The but is that I felt it could have included more information about *why* you'd do these kinds of things instead of just how. This information would help people who are newer to FreeBSD understand how to expand on this. While it is comprehensive, I feel it could give people a little more idea of the 'why' rather than the 'how' so that people could do some securing of their own
www.sitetronics.com/wordpress
> Never heard of Gentoo? How about LFS? How about downloading the source and compiling it yourself?
First: Haven't heard of LFS, so please elucidate. TLA's don't google well (now there's an idiomatic phrase). As for downloading and compiling the source: that's precisely what ports do. More to the point that they download, patch, configure, compile, package, and install automatically but that you can manually intervene in any of these steps, and that you need only edit very modular and flexible makefiles to do so. Gentoo requires a special tool, and if emerge doesn't fit your needs for one purpose or another for a particular package, let's hope you're a very dedicated python hacker. There's a lot of very neat stuff portage does but it looks to have started complex, not based on anything all that simple or flexible.
> I didn't know that packages in FreeBSD were actually source! I thought ports were source?
Packages are binaries. Ports builds and installs a package. If you want custom, you just cd to the work/src/ directory and you have the source tree just like the author made it (modulo any patches) from which you're free to do the usual configure && make before going up to the port dir and doing a "make package" (or just "make install" if you want to auto install it). Compare this to the tedium of customizing a source RPM.
I've finally had it: until slashdot gets article moderation, I am not coming back.
And while the post was somewhat tongue-in-cheek, at the same time it outlined an underlying truth.
NAT was cutting edge circa 1997; it's now 2003, very nearly 2004, and that means NAT is paleolithic technology.
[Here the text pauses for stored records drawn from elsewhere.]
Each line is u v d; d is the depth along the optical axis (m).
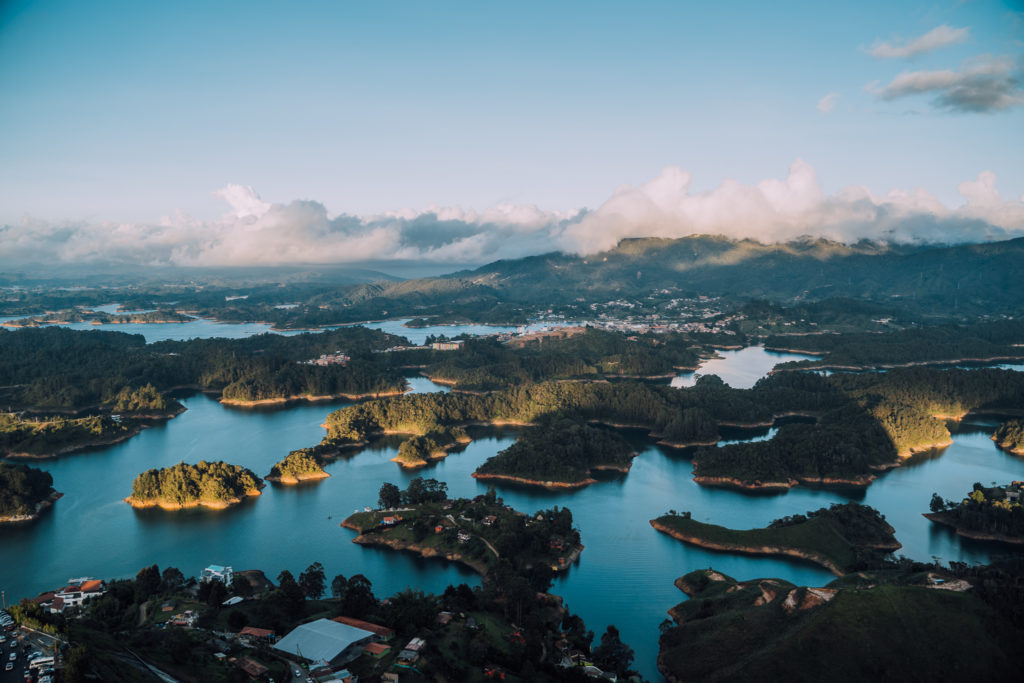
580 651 180.00
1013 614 162.50
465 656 165.88
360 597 188.00
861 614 163.62
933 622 160.62
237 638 166.12
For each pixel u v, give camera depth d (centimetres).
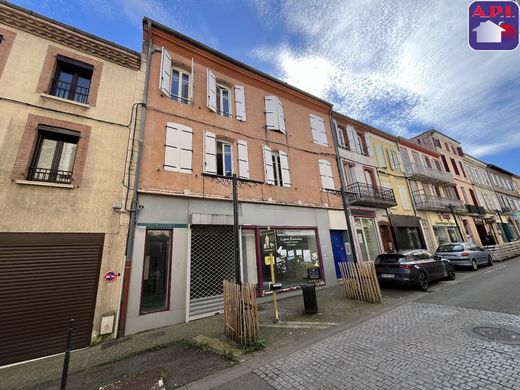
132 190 696
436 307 632
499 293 713
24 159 585
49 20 708
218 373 382
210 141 901
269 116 1140
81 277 578
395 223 1504
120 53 800
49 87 671
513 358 341
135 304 621
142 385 361
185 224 759
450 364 342
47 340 516
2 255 514
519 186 3606
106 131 707
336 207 1220
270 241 645
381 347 422
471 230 2206
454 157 2541
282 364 394
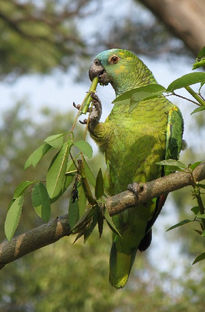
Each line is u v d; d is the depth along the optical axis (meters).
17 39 17.11
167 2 8.99
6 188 15.39
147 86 4.54
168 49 15.05
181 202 13.36
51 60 16.69
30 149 15.81
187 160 12.91
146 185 5.46
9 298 13.48
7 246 5.32
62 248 12.62
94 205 5.00
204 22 8.86
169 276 11.98
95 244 12.57
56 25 16.33
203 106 4.52
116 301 12.10
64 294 12.28
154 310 11.85
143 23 15.38
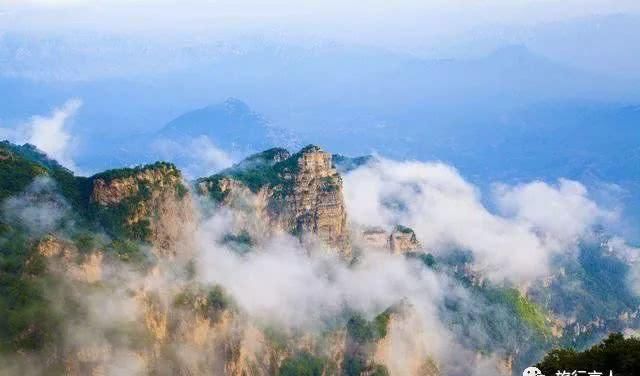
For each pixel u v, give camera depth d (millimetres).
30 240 152500
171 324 166250
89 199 180375
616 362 102438
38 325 136500
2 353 129625
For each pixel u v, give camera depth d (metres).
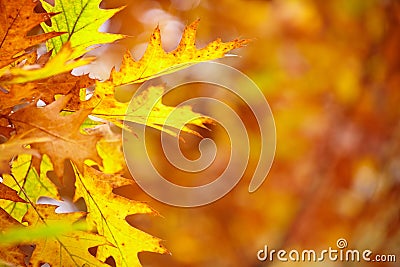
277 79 3.65
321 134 3.74
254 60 3.64
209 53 1.04
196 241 3.46
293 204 3.66
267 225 3.62
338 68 3.69
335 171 3.67
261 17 3.60
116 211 1.10
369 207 3.46
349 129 3.70
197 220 3.42
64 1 1.04
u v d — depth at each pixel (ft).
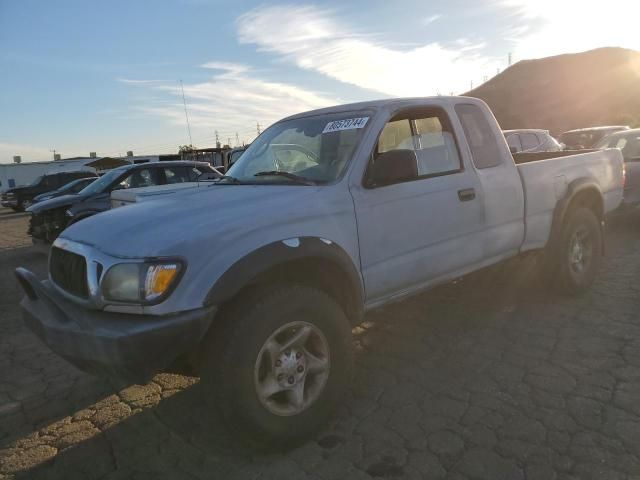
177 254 8.50
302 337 9.62
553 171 15.87
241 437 9.21
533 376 11.82
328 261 10.22
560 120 297.53
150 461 9.59
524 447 9.20
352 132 11.90
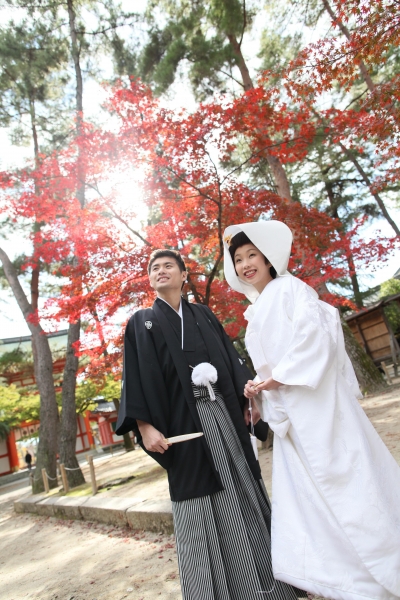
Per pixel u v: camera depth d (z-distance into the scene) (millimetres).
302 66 5105
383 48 4508
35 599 3352
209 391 1888
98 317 6844
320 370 1632
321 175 17859
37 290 15141
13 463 28906
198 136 5809
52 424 12477
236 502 1846
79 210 6473
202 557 1779
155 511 4402
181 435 1773
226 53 10398
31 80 14242
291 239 1994
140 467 10336
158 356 1929
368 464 1560
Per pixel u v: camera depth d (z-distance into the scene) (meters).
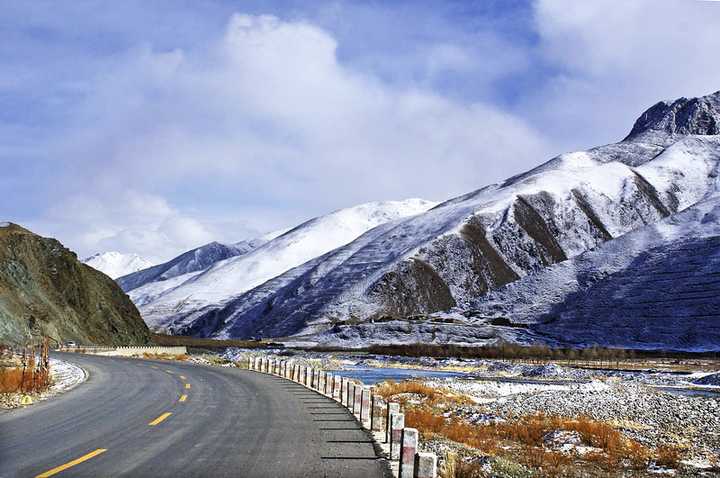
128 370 39.28
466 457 14.84
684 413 28.44
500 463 14.14
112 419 17.41
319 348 146.25
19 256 89.44
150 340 118.19
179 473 10.81
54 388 26.92
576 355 119.00
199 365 47.97
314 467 11.69
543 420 25.11
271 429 16.19
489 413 26.92
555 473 15.09
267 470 11.28
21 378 26.50
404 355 126.69
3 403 20.95
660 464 17.94
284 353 114.31
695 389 51.56
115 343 100.81
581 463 17.98
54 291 92.88
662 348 136.25
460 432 20.11
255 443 14.03
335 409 21.02
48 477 10.30
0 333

I am well aware that traditionally FreeBSD is thought to possess one of the nicest TCP/IP stacks in the business, and that much of that stack has made its way into commercial offerings, but still, at this point in time, the stack ought to be sufficiently modular that a computer with two network cards in it can be immediately turned into a NAT bridge/router with no more than a few lines of text in a configuration file, NOT A RECOMPILATION OF THE KERNEL!
And no, those of us in the real world don't have time to Google for weeks on end trying to find instructions on just what it is we're supposed to do as part of this kernel recompilation, only to find that no two sets of instructions are the same. At the very least, there should be an official FreeBSD document at the official FreeBSD website that gives the officially sanctioned set of steps one needs to perform to get NAT bridge/routing up and running on a FreeBSD platform.